As you can see its very long and leaves lots of room for error. 

After programming U and F moves only I've realized that it doesn't work either. After doing some random U and Fs the cube ends up having multiple yellow stickers on one piece.  

Any advice would be nice (hey that rhymed)


----------



## Johannes91 (Jul 13, 2009)

Should the "colors[10]" on the second line be "colors[9]"? Anyway, yes, coding like that isn't good. Never repeate yourself, use loops and functions.


----------



## qqwref (Jul 14, 2009)

dbax0999 said:


> Alright. Do you have any advice for a faster way to handle the turns. I've decided to do a simulator and currently my method for turning the cube is to manually move the stickers in the arrays in small 4-cycles. This is getting very tedious. Here's an excerpt from the code:
> 
> As you can see its very long and leaves lots of room for error.
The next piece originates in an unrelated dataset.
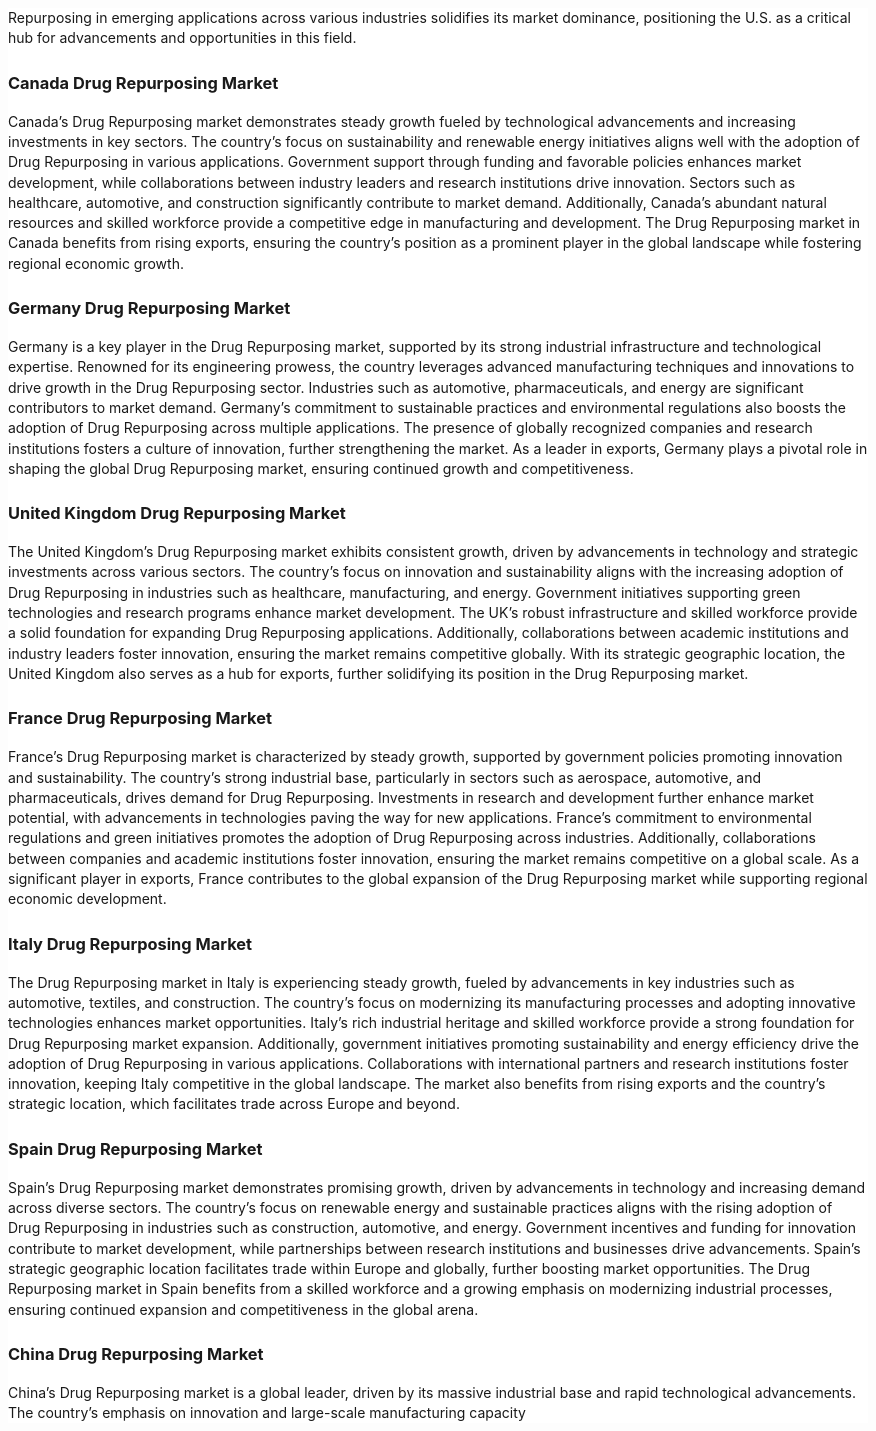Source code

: Repurposing in emerging applications across various industries solidifies its market dominance, positioning the U.S. as a critical hub for advancements and opportunities in this field.</p><h3>Canada Drug Repurposing Market</h3><p>Canada&rsquo;s Drug Repurposing market demonstrates steady growth fueled by technological advancements and increasing investments in key sectors. The country&rsquo;s focus on sustainability and renewable energy initiatives aligns well with the adoption of Drug Repurposing in various applications. Government support through funding and favorable policies enhances market development, while collaborations between industry leaders and research institutions drive innovation. Sectors such as healthcare, automotive, and construction significantly contribute to market demand. Additionally, Canada&rsquo;s abundant natural resources and skilled workforce provide a competitive edge in manufacturing and development. The Drug Repurposing market in Canada benefits from rising exports, ensuring the country&rsquo;s position as a prominent player in the global landscape while fostering regional economic growth.</p><h3>Germany Drug Repurposing Market</h3><p>Germany is a key player in the Drug Repurposing market, supported by its strong industrial infrastructure and technological expertise. Renowned for its engineering prowess, the country leverages advanced manufacturing techniques and innovations to drive growth in the Drug Repurposing sector. Industries such as automotive, pharmaceuticals, and energy are significant contributors to market demand. Germany&rsquo;s commitment to sustainable practices and environmental regulations also boosts the adoption of Drug Repurposing across multiple applications. The presence of globally recognized companies and research institutions fosters a culture of innovation, further strengthening the market. As a leader in exports, Germany plays a pivotal role in shaping the global Drug Repurposing market, ensuring continued growth and competitiveness.</p><h3>United Kingdom Drug Repurposing Market</h3><p>The United Kingdom&rsquo;s Drug Repurposing market exhibits consistent growth, driven by advancements in technology and strategic investments across various sectors. The country&rsquo;s focus on innovation and sustainability aligns with the increasing adoption of Drug Repurposing in industries such as healthcare, manufacturing, and energy. Government initiatives supporting green technologies and research programs enhance market development. The UK&rsquo;s robust infrastructure and skilled workforce provide a solid foundation for expanding Drug Repurposing applications. Additionally, collaborations between academic institutions and industry leaders foster innovation, ensuring the market remains competitive globally. With its strategic geographic location, the United Kingdom also serves as a hub for exports, further solidifying its position in the Drug Repurposing market.</p><h3>France Drug Repurposing Market</h3><p>France&rsquo;s Drug Repurposing market is characterized by steady growth, supported by government policies promoting innovation and sustainability. The country&rsquo;s strong industrial base, particularly in sectors such as aerospace, automotive, and pharmaceuticals, drives demand for Drug Repurposing. Investments in research and development further enhance market potential, with advancements in technologies paving the way for new applications. France&rsquo;s commitment to environmental regulations and green initiatives promotes the adoption of Drug Repurposing across industries. Additionally, collaborations between companies and academic institutions foster innovation, ensuring the market remains competitive on a global scale. As a significant player in exports, France contributes to the global expansion of the Drug Repurposing market while supporting regional economic development.</p><h3>Italy Drug Repurposing Market</h3><p>The Drug Repurposing market in Italy is experiencing steady growth, fueled by advancements in key industries such as automotive, textiles, and construction. The country&rsquo;s focus on modernizing its manufacturing processes and adopting innovative technologies enhances market opportunities. Italy&rsquo;s rich industrial heritage and skilled workforce provide a strong foundation for Drug Repurposing market expansion. Additionally, government initiatives promoting sustainability and energy efficiency drive the adoption of Drug Repurposing in various applications. Collaborations with international partners and research institutions foster innovation, keeping Italy competitive in the global landscape. The market also benefits from rising exports and the country&rsquo;s strategic location, which facilitates trade across Europe and beyond.</p><h3>Spain Drug Repurposing Market</h3><p>Spain&rsquo;s Drug Repurposing market demonstrates promising growth, driven by advancements in technology and increasing demand across diverse sectors. The country&rsquo;s focus on renewable energy and sustainable practices aligns with the rising adoption of Drug Repurposing in industries such as construction, automotive, and energy. Government incentives and funding for innovation contribute to market development, while partnerships between research institutions and businesses drive advancements. Spain&rsquo;s strategic geographic location facilitates trade within Europe and globally, further boosting market opportunities. The Drug Repurposing market in Spain benefits from a skilled workforce and a growing emphasis on modernizing industrial processes, ensuring continued expansion and competitiveness in the global arena.</p><h3>China Drug Repurposing Market</h3><p>China&rsquo;s Drug Repurposing market is a global leader, driven by its massive industrial base and rapid technological advancements. The country&rsquo;s emphasis on innovation and large-scale manufacturing capacity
1) Don't use a one-dimensional array... as I said, it's far easier for you if you define six 3x3 arrays for the stickers, rather than one array of size 54. That way - and this works for any size cube - you can do the 4-cycles in two for loops: use one to rotate the stickers on a face (if necessary) and another to rotate the stickers on a slice. So on a U turn the first loop would handle two 4-cycles and the second loop would handle three. (For an M slice or any inner-layer turn on a larger cube, you only need to use the slice one, so it's good to separate the two functions.)
2) Make a function to do a 4-cycle - that is, you should have a function that you can pass four array locations to, and it will cycle them. It saves a lot of time over coding each 4-cycle by hand.


----------



## jms_gears1 (Jul 14, 2009)

i found it easy to draw a 3D cube on a paper then supply them with x and y coords (i did a 2D drawing instead of the 3D cube) in a 2D array.

so i drew a 2D cube then assigned coords to them then drew a 3D cube and coppied them down then wrote out what piece moved to where then used that in programming. 
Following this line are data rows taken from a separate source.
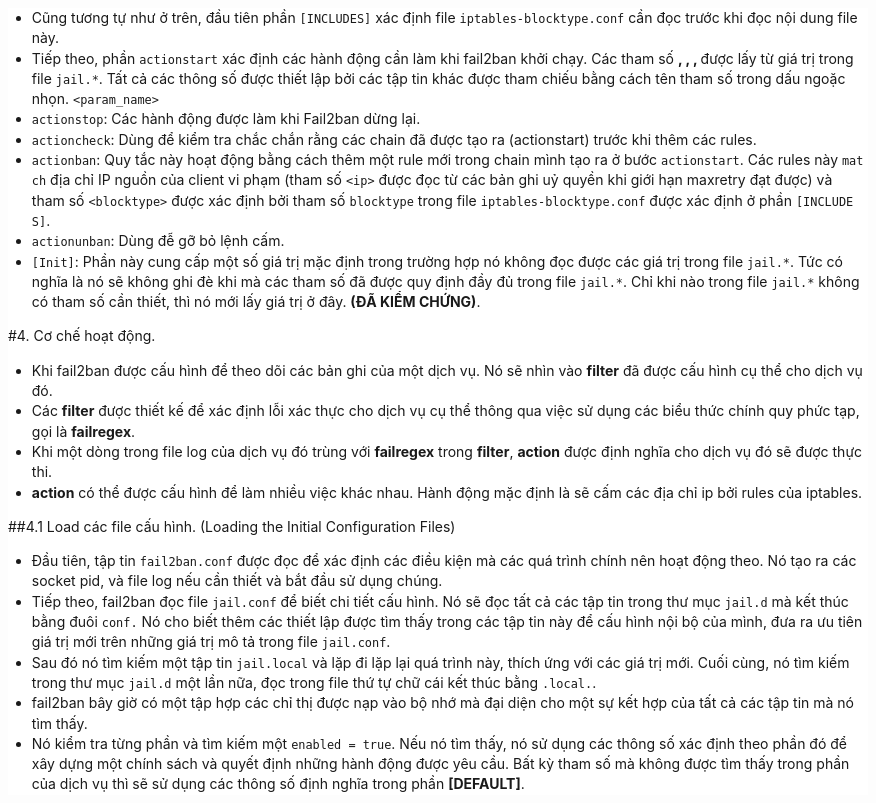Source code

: - Cũng tương tự như ở trên, đầu tiên phần `[INCLUDES]` xác định file `iptables-blocktype.conf` cần đọc trước khi đọc nội dung file này.
- Tiếp theo, phần `actionstart` xác định các hành động cần làm khi fail2ban khởi chạy.
Các tham số **<name>, <chain>, <protocol>, <port>** được lấy từ giá trị trong file `jail.*`.
Tất cả các thông số được thiết lập bởi các tập tin khác được tham chiếu bằng cách tên tham số trong dấu ngoặc nhọn. `<param_name>`
- `actionstop`: Các hành động được làm khi Fail2ban dừng lại.
- `actioncheck`: Dùng để kiểm tra chắc chắn rằng các chain đã được tạo ra (actionstart) trước khi thêm các rules.
- `actionban`: Quy tắc này hoạt động bằng cách thêm một rule mới trong chain mình tạo ra ở bước `actionstart`.
Các rules này `match` địa chỉ IP nguồn của client vi phạm (tham số `<ip>` được đọc từ các bản ghi uỷ quyền khi giới hạn maxretry đạt được)
 và tham số `<blocktype>` được xác định bởi tham số `blocktype` trong file `iptables-blocktype.conf` được xác định ở phần `[INCLUDES]`.
- `actionunban`: Dùng đễ gỡ bỏ lệnh cấm.
- `[Init]`: Phần này cung cấp một số giá trị mặc định trong trường hợp nó không đọc được các giá trị trong file `jail.*`.
Tức có nghĩa là nó sẽ không ghi đè khi mà các tham số đã được quy định đầy đủ trong file `jail.*`. Chỉ khi nào trong file `jail.*` không
có tham số cần thiết, thì nó mới lấy giá trị ở đây. **(ĐÃ KIỂM CHỨNG)**.

<a name="hoatdong"></a>
#4. Cơ chế hoạt động.
- Khi fail2ban được cấu hình để theo dõi các bản ghi của một dịch vụ. Nó sẽ nhìn vào **filter** đã được cấu hình cụ thể cho dịch vụ đó.
- Các **filter** được thiết kế để xác định lỗi xác thực cho dịch vụ cụ thể thông qua việc sử dụng các biểu thức chính quy phức tạp, gọi là **failregex**.
- Khi một dòng trong file log của dịch vụ đó trùng với **failregex** trong **filter**, **action** được định nghĩa cho dịch vụ đó sẽ được thực thi.
- **action** có thể được cấu hình để làm nhiều việc khác nhau. Hành động mặc định là sẽ cấm các địa chỉ ip bởi rules của iptables. 

<a name="config_files"></a>
##4.1 Load các file cấu hình. (Loading the Initial Configuration Files)
- Đầu tiên, tập tin `fail2ban.conf` được đọc để xác định các điều kiện mà các quá trình chính nên hoạt động theo.
Nó tạo ra các socket pid, và file log nếu cần thiết và bắt đầu sử dụng chúng.
- Tiếp theo, fail2ban đọc file `jail.conf` để biết chi tiết cấu hình.
Nó sẽ đọc tất cả các tập tin trong thư mục `jail.d` mà kết thúc bằng đuôi `conf.` Nó cho biết thêm các thiết lập được tìm thấy trong các tập tin này để cấu hình nội bộ của mình, đưa ra ưu tiên giá trị mới trên những giá trị mô tả trong file `jail.conf`.
- Sau đó nó tìm kiếm một tập tin `jail.local` và lặp đi lặp lại quá trình này, thích ứng với các giá trị mới.
Cuối cùng, nó tìm kiếm trong thư mục `jail.d` một lần nữa, đọc trong file thứ tự chữ cái kết thúc bằng `.local.`.
- fail2ban bây giờ có một tập hợp các chỉ thị được nạp vào bộ nhớ mà đại diện cho một sự kết hợp của tất cả các tập tin mà nó tìm thấy.
- Nó kiểm tra từng phần và tìm kiếm một `enabled = true`.
Nếu nó tìm thấy, nó sử dụng các thông số xác định theo phần đó để xây dựng một chính sách và quyết định những hành động được yêu cầu.
Bất kỳ tham số mà không được tìm thấy trong phần của dịch vụ thì sẽ sử dụng các thông số định nghĩa trong phần **[DEFAULT]**.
i hope that wasnt to vague... but thats what i did and it worked
i also used c# its an easy language with lots of support and if you get xna game studio for it you can create really good 3D Games and appps etc.


----------



## StachuK1992 (Jul 14, 2009)

If I were you, I'd have it so you have an 'edge' class, and a 'corner' class, and create a fictional "core" that these classes revolve around, but then again, I'm not sure how this would work out. :/


----------